Les demandes ont été ouvertes le 6 janvier dans le petit État de l’Union européenne qui abrite 560 000 habitants. Au total, le gouvernement affirme avoir budgétisé 25 millions d’euros pour la mise en œuvre de cette mesure, soit de quoi financer 1 000 renoncements au permis.
Un retrait total du document, qui vaut même à l’étranger
Les personnes éligibles doivent vivre sur le sol maltais depuis au moins 7 ans et détenir un permis de conduire catégorie B délivré par un pays de l’Union européenne depuis au moins 12 mois. En échange, ils recevront 5 000 euros chaque année pendant 5 ans, jusqu’à l’expiration de la mesure.
Afin d’éviter tout abus, le dispositif maltais prévoit l’exclusion de tous les officiels disposant d’un chauffeur dans le cadre de leurs fonctions (ainsi que leurs conjoints), les hauts fonctionnaires et diplomates, et les travailleurs dont le métier exige d’avoir un permis de conduire valide.
Cette mesure prévoit le retrait du permis pendant 5 ans : cela signifie que même à l’étranger, la personne ne disposera plus du droit de conduire, elle n’aura plus de document permettant de prouver qu’elle est en capacité de conduire.
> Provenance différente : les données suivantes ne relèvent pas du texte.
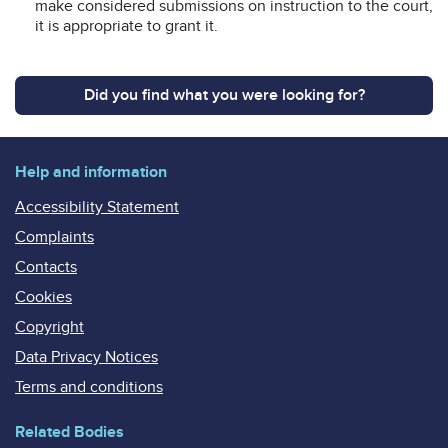
make considered submissions on instruction to the court,
it is appropriate to grant it.
Did you find what you were looking for?
Help and information
Accessibility Statement
Complaints
Contacts
Cookies
Copyright
Data Privacy Notices
Terms and conditions
Related Bodies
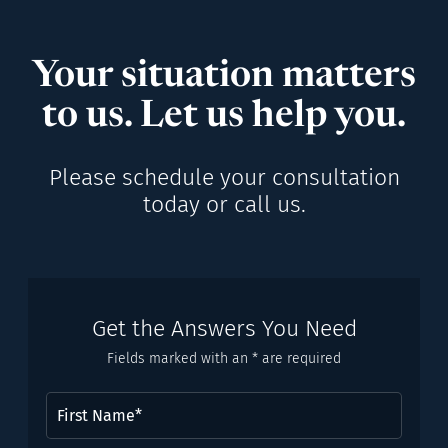
Your situation matters
to us. Let us help you.
Please schedule your consultation
today or call us.
Get the Answers You Need
Fields marked with an * are required
First
Name
(Required)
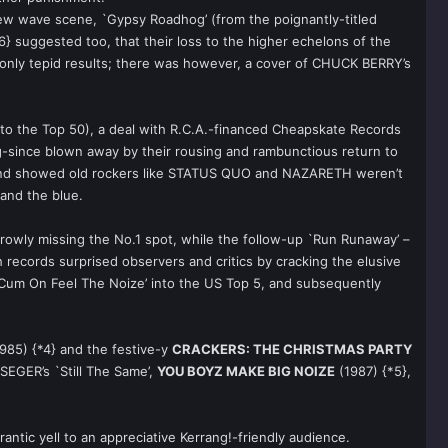
ew wave scene, `Gypsy Roadhog’ (from the poignantly-titled
6} suggested too, that their loss to the higher echelons of the
 only tepid results; there was however, a cover of CHUCK BERRY’s
 to the Top 50), a deal with R.C.A.-financed Cheapskate Records
-since blown away by their rousing and rambunctious return to
 and showed old rockers like STATUS QUO and NAZARETH weren’t
and the blue.
rowly missing the No.1 spot, while the follow-up `Run Runaway’ –
 records surprised observers and critics by cracking the elusive
 `Cum On Feel The Noize’ into the US Top 5, and subsequently
985) {*4} and the festive-y
CRACKERS: THE CHRISTMAS PARTY
 SEGER’s `Still The Same’,
YOU BOYZ MAKE BIG NOIZE
(1987) {*5},
ntic yell to an appreciative Kerrang!-friendly audience.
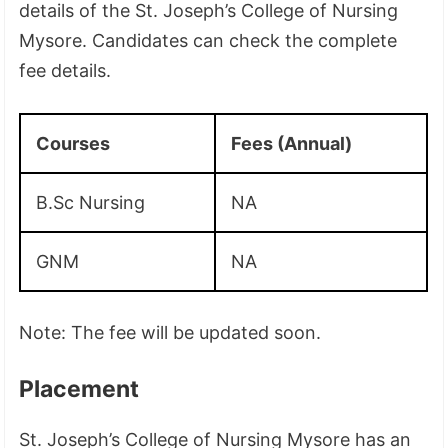
details of the St. Joseph’s College of Nursing
Mysore. Candidates can check the complete
fee details.
Courses
Fees (Annual)
B.Sc Nursing
NA
GNM
NA
Note: The fee will be updated soon.
Placement
St. Joseph’s College of Nursing Mysore has an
Si un bénéficiaire est contrôlé au volant, il s’exposera à une amende de 5 000 euros en remboursement des sommes perçues, à laquelle s’ajouteront les sanctions pécuniaires et judiciaires pour conduite sans permis.
Un permis à repasser et un nombre d’intéressés inconnu
À l’issue des 5 ans, le permis ne leur reviendra pas de droit : ils devront repasser l’examen après un minimum de 15 heures de conduite dans une auto-école. Et s’ils souhaitent récupérer le sésame avant la fin de la durée prévue, les bénéficiaires du dispositif devront payer à l’État les sommes qu’ils auraient dû recevoir, à moins que leur demande ne soit justifiée pour des raisons d’emploi ou de santé.
Pour le moment, le ministre des Transports refuse de donner de plus amples précisions sur le succès ou non de sa mesure : lors des questions au gouvernement devant le Parlement ce lundi 16 mars, il a botté en touche lorsqu’un député lui a demandé combien de personnes avaient d’ores et déjà postulé pour entrer dans le dispositif, souligne le Times of Malta. En février, Chris Bonett avait déjà refusé de répondre dans le détail dans les colonnes du quotidien : « Il y a de l’intérêt. Plusieurs candidatures sont actuellement à l’étude et, dès que nous connaîtrons les résultats, nous ferons une annonce officielle », s’était-il contenté de déclarer.